Clima estimulou migração de dinossauros do Brasil à Groenlândia
Há 214 milhões de anos, sauropodomorfos do sul da América atravessaram o continente – e os altos níveis de CO2 do planeta podem ter motivado isso.
Num passado geológico distante, animais determinados o bastante poderiam migrar de um pólo da Terra a outro sem sequer molhar as patas. O acesso era facilitado porque os continentes, hoje separados por grandes porções de água, ficavam juntinhos, formando uma massa única de Terra – a Pangeia.
Atravessar as Américas, do atual território da Argentina até a Groenlândia, foi a missão enfrentada por diferentes animais do período Triássico – como os dinossauros sauropodomorfos, por exemplo.
Fósseis indicavam que esse grupo antigo de herbívoros pescoçudos – que deu origem, depois, a gigantes como brontossauros e braquiossauros – era natural da América do Sul, e teria alcançado a ponta oposta da América entre 225 milhões e 205 milhões de anos atrás.
Mas um novo estudo, assinado por pesquisadores americanos e publicado na revista PNAS, conseguiu cravar uma data mais precisa para essa chegada. Vindo do norte da Argentina e do sul do Brasil, o grupo de dinossauros peregrinos cruzou 10 mil quilômetros e começou a viver na Groenlândia há 214 milhões de anos.
A data de chegada dos dinos à região foi confirmada pela análise de rochas da América do Sul, dos Estados Unidos, da Europa e da Groenlândia – regiões habitadas por esses dinossauros onde fósseis de sauropodomorfos já foram descobertos.

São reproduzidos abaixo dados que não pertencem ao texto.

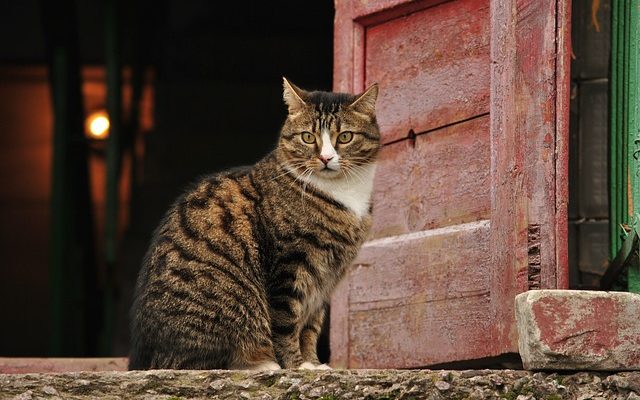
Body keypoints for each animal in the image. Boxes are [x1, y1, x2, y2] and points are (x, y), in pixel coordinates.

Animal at [129, 79, 380, 372]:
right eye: (308, 137)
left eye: (345, 137)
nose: (326, 158)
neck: (344, 193)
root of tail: (147, 360)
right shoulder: (289, 264)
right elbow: (286, 324)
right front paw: (297, 366)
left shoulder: (323, 282)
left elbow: (310, 327)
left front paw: (313, 362)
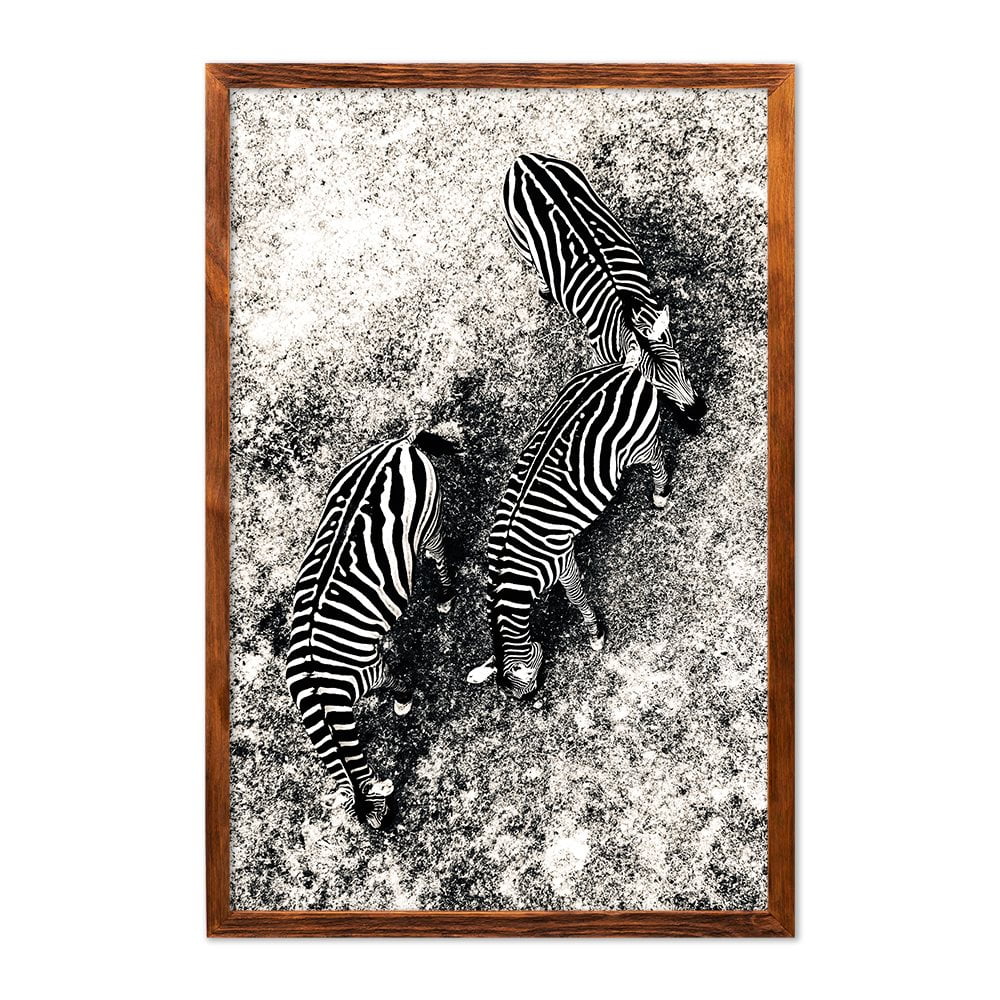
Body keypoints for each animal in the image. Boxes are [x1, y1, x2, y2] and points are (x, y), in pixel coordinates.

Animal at [285, 429, 458, 829]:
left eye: (383, 816)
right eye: (373, 824)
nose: (389, 833)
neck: (321, 694)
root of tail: (400, 445)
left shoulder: (370, 668)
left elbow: (393, 680)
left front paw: (403, 701)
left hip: (428, 520)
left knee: (439, 554)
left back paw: (445, 596)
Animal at [467, 356, 702, 698]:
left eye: (527, 689)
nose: (536, 702)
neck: (514, 573)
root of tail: (625, 367)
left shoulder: (563, 560)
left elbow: (576, 598)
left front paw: (596, 633)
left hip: (638, 444)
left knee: (657, 457)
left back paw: (660, 493)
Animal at [502, 152, 706, 432]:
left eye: (682, 365)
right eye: (655, 386)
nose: (699, 411)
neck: (627, 317)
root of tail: (524, 160)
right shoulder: (602, 357)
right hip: (521, 241)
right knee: (535, 266)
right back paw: (545, 290)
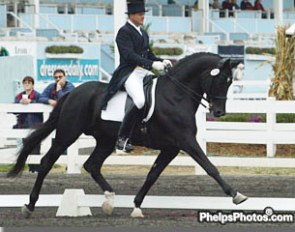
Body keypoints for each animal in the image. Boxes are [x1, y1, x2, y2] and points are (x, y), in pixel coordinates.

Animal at [7, 52, 247, 218]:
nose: (219, 112)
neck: (176, 95)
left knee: (92, 165)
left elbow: (152, 174)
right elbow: (210, 167)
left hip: (105, 141)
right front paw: (236, 195)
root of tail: (72, 93)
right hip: (68, 133)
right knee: (47, 162)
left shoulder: (171, 147)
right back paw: (29, 206)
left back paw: (110, 200)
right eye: (221, 81)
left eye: (230, 82)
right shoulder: (186, 141)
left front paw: (137, 206)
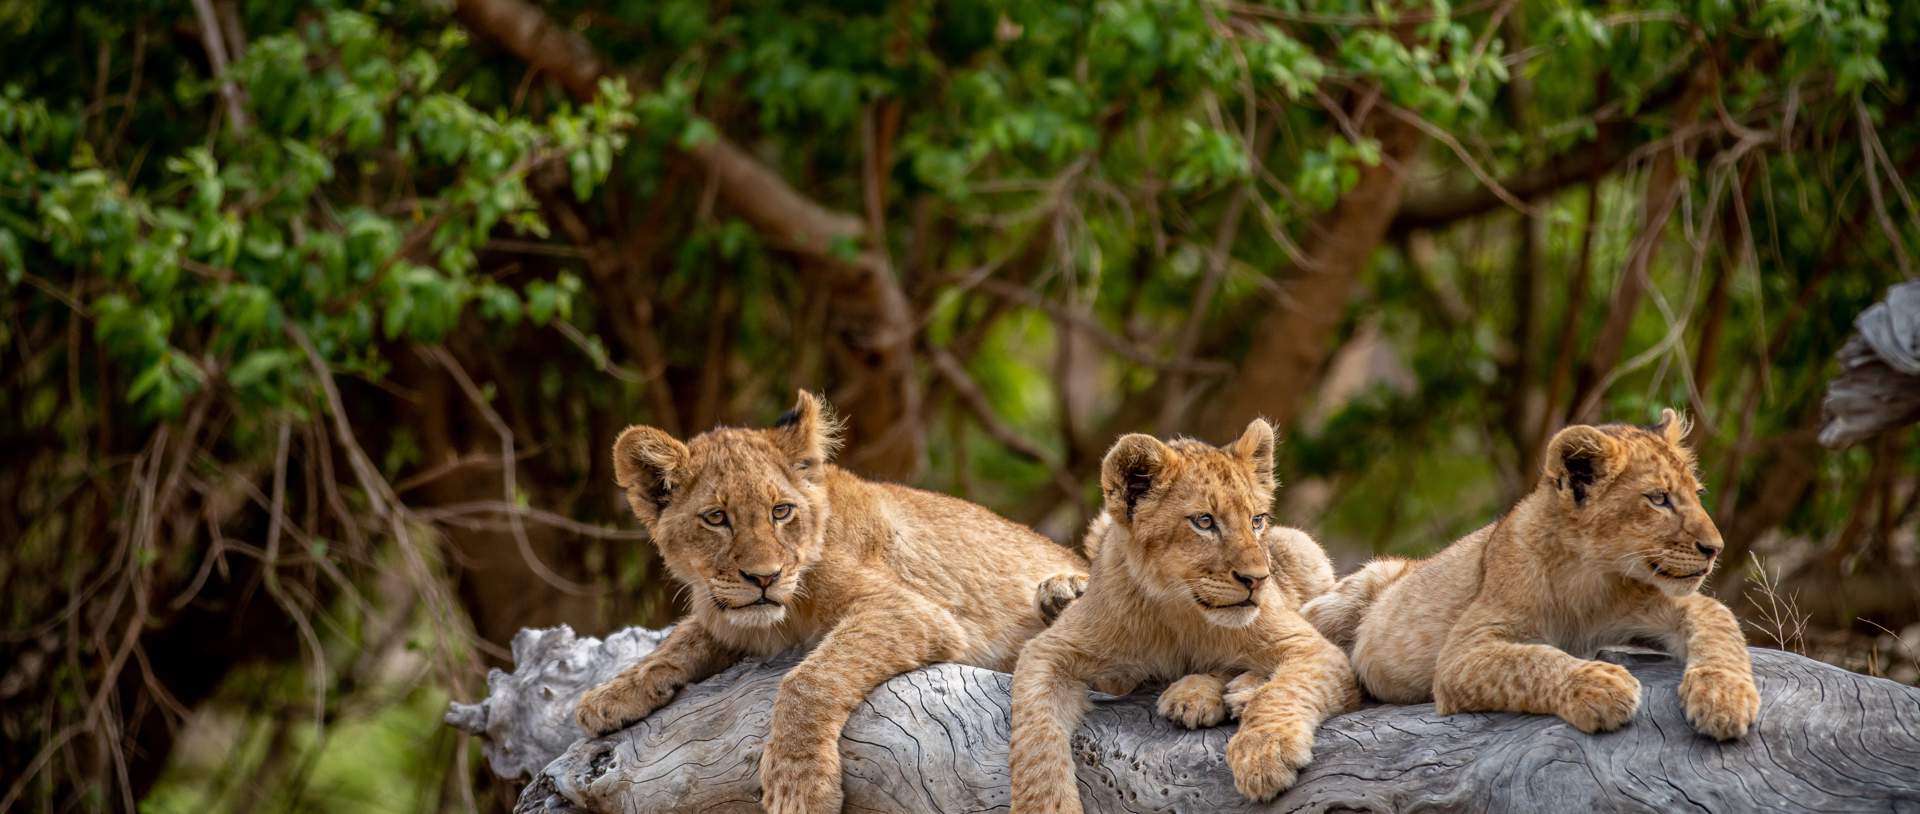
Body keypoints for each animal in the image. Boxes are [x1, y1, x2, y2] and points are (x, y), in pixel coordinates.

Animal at [574, 391, 1087, 812]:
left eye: (781, 511)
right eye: (716, 518)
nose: (764, 578)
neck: (783, 616)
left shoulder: (912, 611)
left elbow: (808, 680)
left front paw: (799, 788)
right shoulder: (730, 616)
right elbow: (680, 640)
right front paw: (610, 696)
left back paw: (1064, 592)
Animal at [1009, 421, 1359, 811]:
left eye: (1256, 521)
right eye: (1204, 522)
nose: (1258, 579)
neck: (1176, 612)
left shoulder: (1315, 648)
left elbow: (1285, 690)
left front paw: (1263, 754)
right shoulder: (1051, 650)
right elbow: (1034, 738)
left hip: (1303, 548)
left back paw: (1218, 694)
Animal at [1302, 408, 1760, 740]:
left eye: (1697, 494)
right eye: (1659, 499)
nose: (1715, 548)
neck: (1590, 577)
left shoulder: (1659, 603)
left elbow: (1719, 622)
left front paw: (1725, 695)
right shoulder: (1462, 655)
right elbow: (1532, 660)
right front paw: (1600, 685)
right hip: (1347, 597)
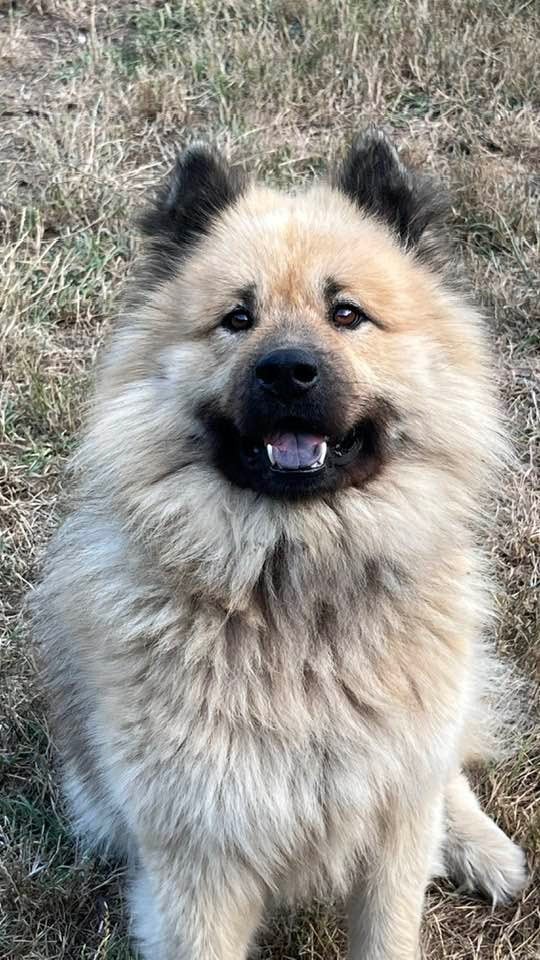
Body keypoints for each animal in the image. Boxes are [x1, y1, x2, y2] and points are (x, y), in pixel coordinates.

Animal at [32, 129, 527, 959]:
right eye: (237, 318)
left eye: (347, 313)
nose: (289, 372)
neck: (297, 594)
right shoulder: (199, 862)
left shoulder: (392, 833)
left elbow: (395, 910)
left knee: (448, 766)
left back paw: (485, 847)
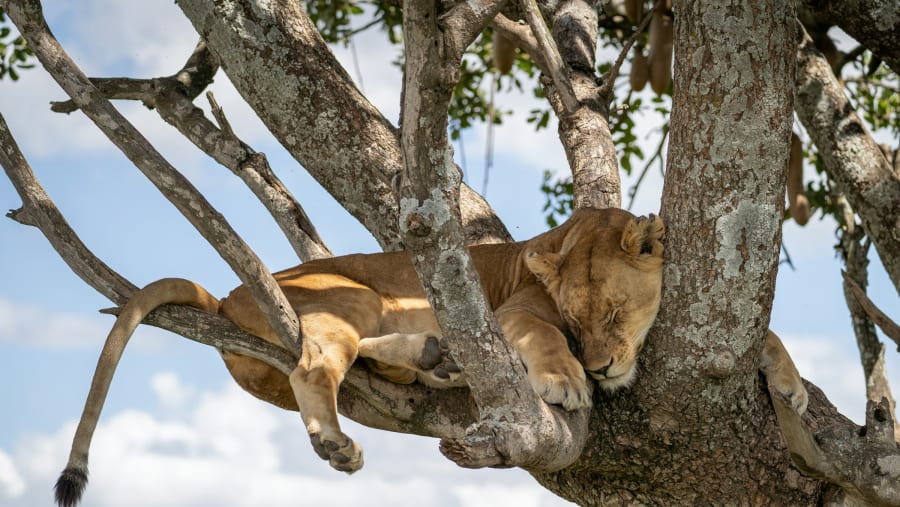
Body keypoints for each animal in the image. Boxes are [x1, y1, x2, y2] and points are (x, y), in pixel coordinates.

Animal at [54, 207, 807, 507]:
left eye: (617, 313)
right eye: (577, 318)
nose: (599, 367)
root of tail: (231, 290)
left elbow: (766, 335)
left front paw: (792, 384)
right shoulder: (514, 313)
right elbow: (544, 342)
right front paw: (565, 382)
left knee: (357, 361)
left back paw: (435, 356)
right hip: (351, 295)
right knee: (314, 365)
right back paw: (342, 437)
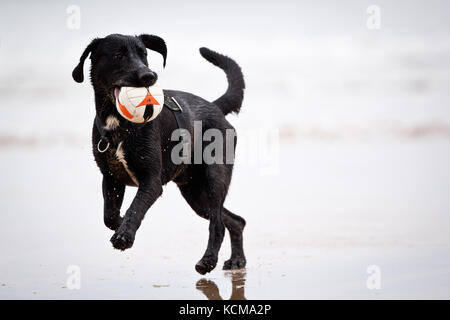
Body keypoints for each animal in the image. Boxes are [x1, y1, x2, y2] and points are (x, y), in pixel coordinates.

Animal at [72, 33, 246, 276]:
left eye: (144, 54)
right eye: (118, 55)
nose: (149, 76)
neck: (119, 125)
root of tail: (215, 106)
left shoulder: (152, 182)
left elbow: (135, 207)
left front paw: (124, 236)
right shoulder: (111, 179)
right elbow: (110, 216)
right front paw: (121, 224)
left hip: (215, 176)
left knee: (218, 223)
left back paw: (208, 261)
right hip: (195, 193)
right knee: (234, 219)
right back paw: (238, 260)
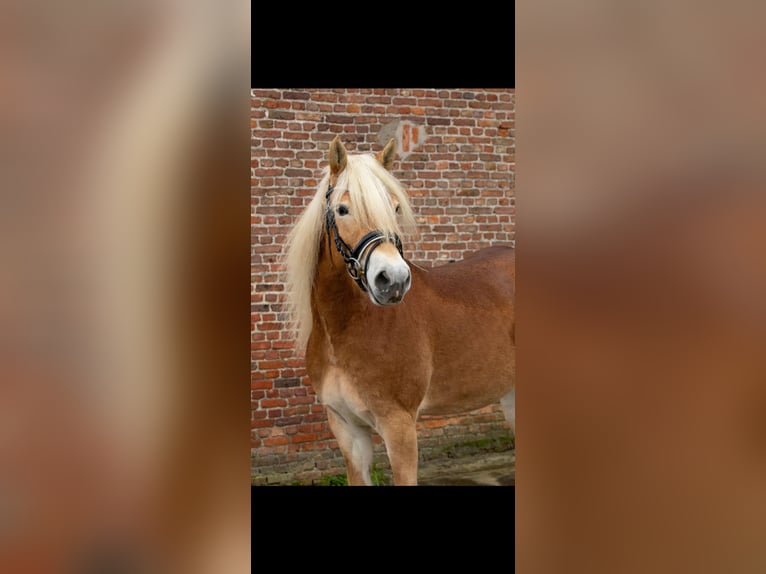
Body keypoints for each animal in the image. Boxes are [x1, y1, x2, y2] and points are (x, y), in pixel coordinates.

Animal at [284, 138, 516, 486]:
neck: (342, 331)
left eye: (395, 207)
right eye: (342, 209)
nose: (393, 280)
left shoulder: (399, 425)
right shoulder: (346, 428)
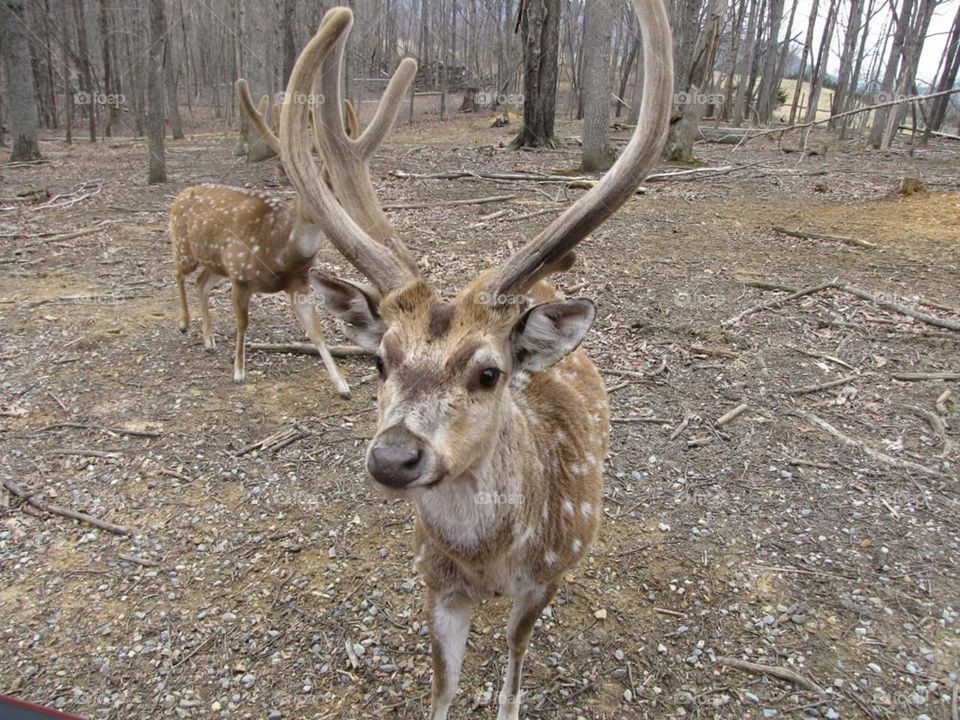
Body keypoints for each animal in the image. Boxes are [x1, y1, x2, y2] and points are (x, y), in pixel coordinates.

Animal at [167, 71, 414, 396]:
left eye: (336, 192)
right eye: (309, 194)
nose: (333, 212)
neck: (277, 250)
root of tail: (179, 196)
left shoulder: (298, 283)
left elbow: (316, 332)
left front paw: (342, 386)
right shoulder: (241, 277)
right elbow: (242, 323)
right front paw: (239, 372)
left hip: (216, 265)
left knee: (201, 283)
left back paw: (208, 341)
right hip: (185, 248)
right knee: (179, 273)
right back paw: (184, 323)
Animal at [268, 2, 676, 716]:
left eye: (489, 373)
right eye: (380, 361)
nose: (394, 457)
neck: (489, 559)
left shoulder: (542, 579)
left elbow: (514, 658)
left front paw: (511, 697)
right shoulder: (436, 582)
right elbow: (442, 687)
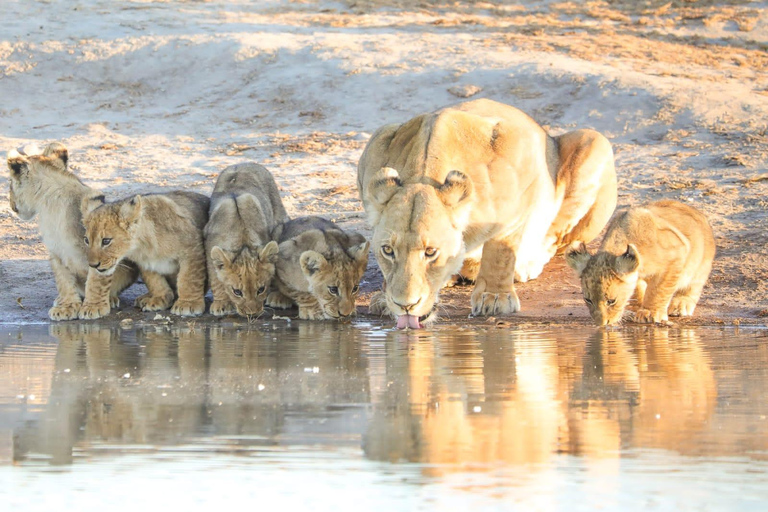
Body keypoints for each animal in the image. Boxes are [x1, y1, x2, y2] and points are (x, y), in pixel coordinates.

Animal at [360, 99, 616, 328]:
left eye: (431, 252)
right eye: (387, 250)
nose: (405, 305)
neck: (424, 174)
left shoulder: (522, 174)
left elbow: (500, 250)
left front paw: (495, 297)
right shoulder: (378, 141)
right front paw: (383, 299)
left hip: (595, 141)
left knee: (557, 238)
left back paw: (525, 265)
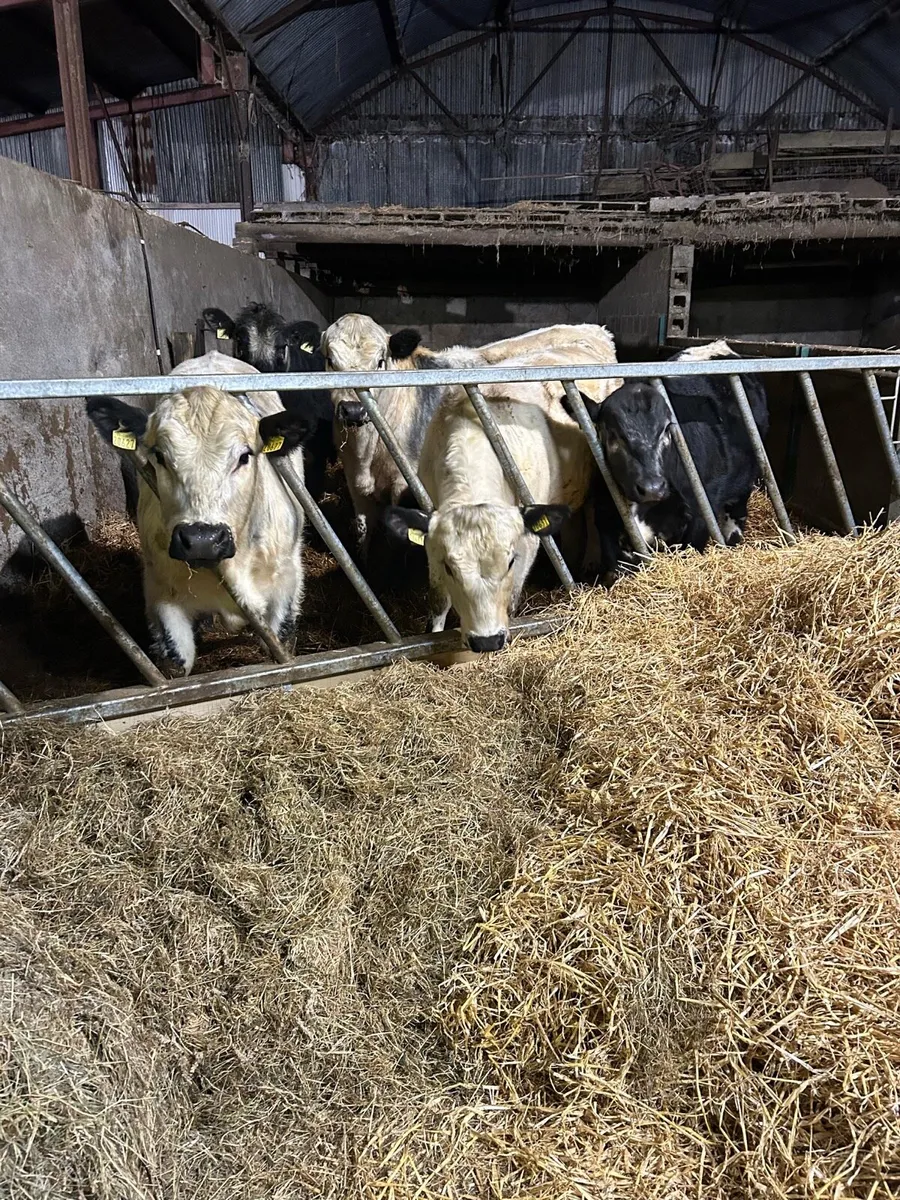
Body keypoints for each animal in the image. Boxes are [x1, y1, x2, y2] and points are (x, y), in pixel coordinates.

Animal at [85, 351, 307, 677]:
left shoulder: (286, 583)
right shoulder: (161, 592)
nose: (202, 539)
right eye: (159, 456)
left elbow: (280, 650)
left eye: (244, 456)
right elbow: (175, 665)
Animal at [320, 314, 621, 557]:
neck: (366, 454)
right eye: (330, 360)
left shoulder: (405, 485)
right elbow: (363, 535)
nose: (353, 410)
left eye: (380, 361)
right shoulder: (356, 486)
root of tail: (594, 329)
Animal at [379, 338, 623, 652]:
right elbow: (439, 600)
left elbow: (514, 595)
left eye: (509, 563)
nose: (487, 641)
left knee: (592, 513)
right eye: (450, 567)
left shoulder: (528, 543)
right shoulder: (432, 543)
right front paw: (434, 633)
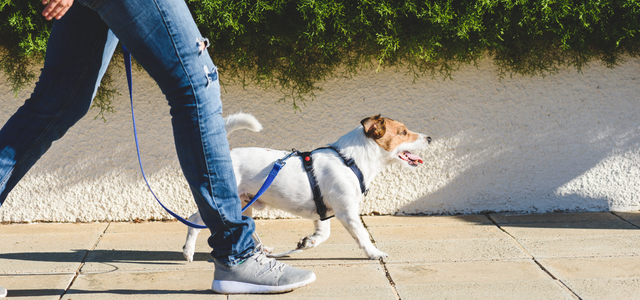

O que os cientistas fizeram foi medir rastros deixados pelo campo magnético terrestre nos fósseis e nas rochas, que tinham sua idade conhecida. A partir desses padrões, eles conseguiram estimar em que momento os dinossauros chegaram ao norte da América.
Mas, além da data de chegada, o artigo científico explica também o que impulsionou toda a andança: a queda brusca nos níveis de CO2 terrestres.
O cenário climático que motivou a viagem era extremo. A concentração de dióxido de carbono (CO2) na atmosfera no Triássico Superior (há 233 milhões de anos) beirava os 4.000 ppm (partes por milhão), dez vezes maior que a atual.
“Sabemos que com mais CO2, o seco fica mais seco e o úmido fica mais úmido,” disse em comunicado Dennis Kent, paleontólogo da Universidade Columbia que, em parceria com Lars Clemmensen, da Universidade de Copenhague, assina o estudo. Esse cenário favorecia processos como a desertificação e dificultava o crescimento de plantas – um golpe certeiro na dieta dos grandalhões herbívoros, que acabavam partindo para o norte em busca de alimento.
“Não havia oceano entre eles [os pólos da Terra]. Não havia grandes montanhas”, afirmou Kent. Se os dinos tivessem caminhado cerca de dois quilômetros por dia, teriam levado meros 20 anos para chegar à Groenlândia. Mas a viagem dos sauropodomorfos foi bem mais demorada, cumprida em 15 milhões de anos. “Quase dá para falar que os caracóis poderiam ter feito mais rápido”.
No estudo, cientistas estimam que níveis de CO2 no planeta eram bem mais baixos ao final da transição dos sauropodomorfos latino-americanos à Groenlândia – algo na casa das 2.000 ppm, cerca de cinco vezes o nível atual. Isso permitiu que os dinos se movessem por áreas anteriormente inabitáveis.
Com menos dióxido de carbono na atmosfera, os herbívoros tinham um clima mais propício para viver – e migrar de novo mais rapidamente e por distâncias menores, caso necessário. “Quando chegaram à Groenlândia, parecia que haviam se estabelecido”, diz Kent. Não se sabe, porém, que fenômeno causou essa redução.